2 words that describe the book: Sci-fi lite
3 settings where it took place or characters you met:
- Setting: Planet Earth (mostly in and around Arizona), sometime in the future
- Wanderer is a “soul,” a type of parasitic alien that insert themselves into host bodies throughout various galaxies. In their physical form, souls look like silvery centipedes. Wanderer is a soul who has been in a number of host bodies, but she’s never quite experienced a host like the one she finds on Earth. In fact, the souls have been struggling with their attempts to take over Earth and make it into a peaceful, happy paradise. It seems that many humans are resisting the soul’s invasion of their planet and fighting back by any means possible.

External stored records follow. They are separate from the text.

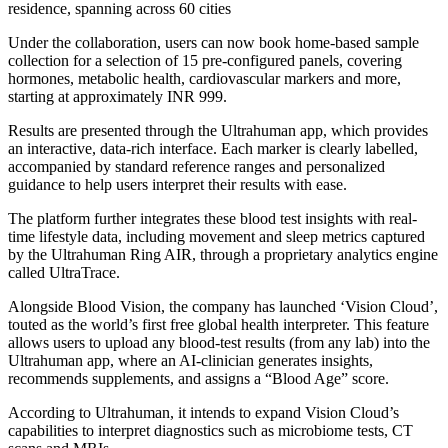
residence, spanning across 60 cities
Under the collaboration, users can now book home-based sample
collection for a selection of 15 pre-configured panels, covering
hormones, metabolic health, cardiovascular markers and more,
starting at approximately INR 999.
Results are presented through the Ultrahuman app, which provides
an interactive, data-rich interface. Each marker is clearly labelled,
accompanied by standard reference ranges and personalized
guidance to help users interpret their results with ease.
The platform further integrates these blood test insights with real-
time lifestyle data, including movement and sleep metrics captured
by the Ultrahuman Ring AIR, through a proprietary analytics engine
called UltraTrace.
Alongside Blood Vision, the company has launched ‘Vision Cloud’,
touted as the world’s first free global health interpreter. This feature
allows users to upload any blood-test results (from any lab) into the
Ultrahuman app, where an AI-clinician generates insights,
recommends supplements, and assigns a “Blood Age” score.
According to Ultrahuman, it intends to expand Vision Cloud’s
capabilities to interpret diagnostics such as microbiome tests, CT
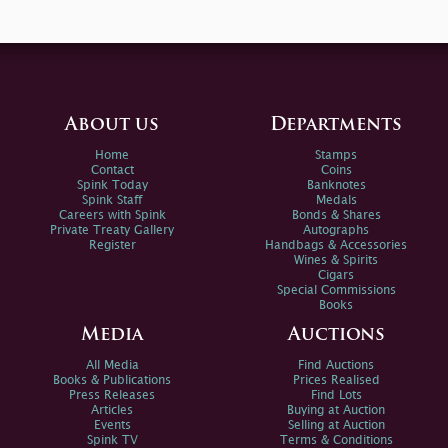
About us
Departments
Home
Stamps
Contact
Coins
Spink Today
Banknotes
Spink Staff
Medals
Careers with Spink
Bonds & Shares
Private Treaty Gallery
Autographs
Register
Handbags & Accessories
Wines & Spirits
Cigars
Special Commissions
Books
Media
Auctions
All Media
Find Auctions
Books & Publications
Prices Realised
Press Releases
Find Lots
Articles
Buying at Auction
Events
Selling at Auction
Spink TV
Terms & Conditions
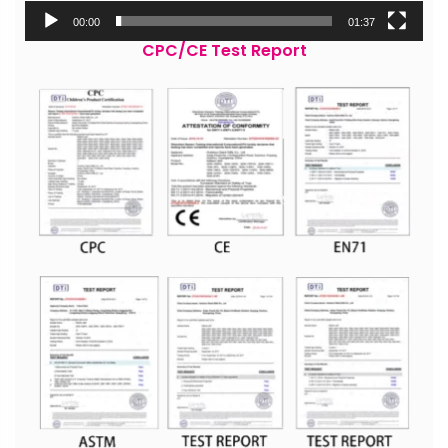
00:00
01:37
CPC/CE Test Report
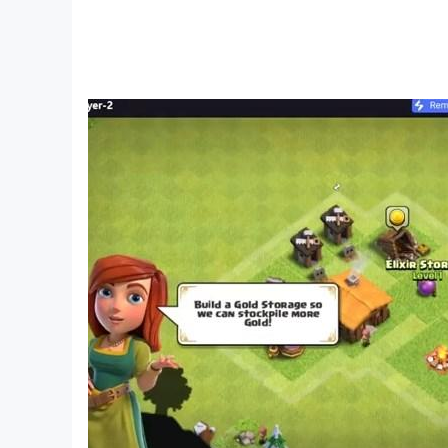
Features :
✔️Fake Farel Prayoga Call
✔️Contacts Farel Prayoga Video Call
✔️Funny Farel Prayoga Chat
✔️Best Quality
- Disclaimer -
This app is intended for entertainment purposes 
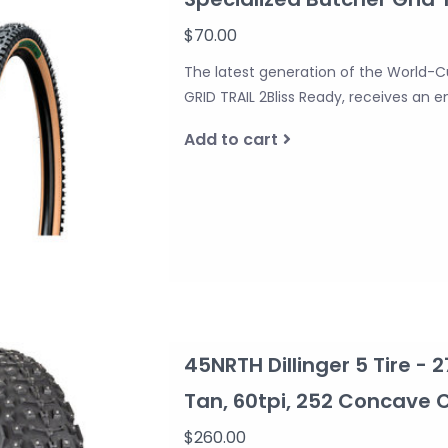
$70.00
The latest generation of the World-C
GRID TRAIL 2Bliss Ready, receives an e
Add to cart
45NRTH Dillinger 5 Tire - 2
Tan, 60tpi, 252 Concave
$260.00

- Melanie Stryder is the (unwilling) host for Wanderer, and she refuses to fully vacate her body, even after Wanderer has been inserted. This inability to fully remove the previous host from a body is a new development for Wanderer, and she finds herself struggling to maintain control of her host. But Melanie has a lot to fight for–her young brother Jamie and her lover Jared, who are still fully human and alive, hiding somewhere in the desert. Melanie is bound and determined to fight Wanderer with everything she has in order to protect and find the ones she loves.
- I liked how Meyer enabled the reader to sympathize with Wanderer by making her an eminently likable and noble character. The book is told from Wanderer’s perspective, so we get the benefit of her experiences and viewpoint. In fact, Meyer makes Wanderer so appealing and likable that you often find yourselves rooting against the humans who are fighting to resist the souls’ invasion of their planet.
- I liked how Meyer created a familiar world (almost everything takes place on Earth) with alien overtones to it. The story is told after the invasion of Earth by the souls, so we experience a familiar landscape that has become unfamiliar. The humans who are resisting being taken over by hosts live in a series of intricate underground caves, while the souls colonize the rest of the Earth but in a way that feels familiar but benevolently alien. (The souls have good intentions … they’ve seen what a mess humans of made of things and they just want to help out.)
- I liked how Meyer takes her time telling her story (the book is 594 pages) so you get to know and feel invested in the characters and their fates. My only complaint is that characters often don’t feel nuanced enough. They are either good (Jamie) or bad (Kyle), with little gray in between. However, Meyer does her best to complicate things toward the end–giving some of the more broadly drawn characters a “moment of truth” to further their emotional and moral development.
- I disliked how easily Meyer was completely able to hijack my reading time (again)! I know a lot of people criticize Meyer and scorn the Twilight books. But, having been sucked into the Twilight series against my will, I have to give the lady credit: she tells a good story. Once I started this book, I was hooked. Although Meyer might not write “great” literature for the ages, I think she is a gifted storyteller who crafts compulsively readable books. What can I say? I’m putty in her hands. (An idea! Perhaps Meyer herself is a soul who has taken over the collective minds of us host humans and compelled us to read her deliciously fun and addictive books!)
I’m giving the book 4 stars. Meyer has written a book that I think might appeal to sci-fi fans and non-sci-fi fans alike. Venturing into sci-fi territory for the first time, Meyer creates a gripping story that is really not so much about aliens but about humans and what makes us special and unique. Ultimately, I think that is why this book has broad appeal. It would be perfect for readers who don’t really read or like sci-fi as it has a strong emphasis on human characters caught up in a strange new world. At the same time, Meyer creates an alien invasion story that has all the classic elements of such a tale but infused with an emotional and romantic plot line that gives it a human heart. If you’re looking for a summer read that is simultaneously an “easy” read but also delves into some deeper issues and emotions, this would be the perfect choice.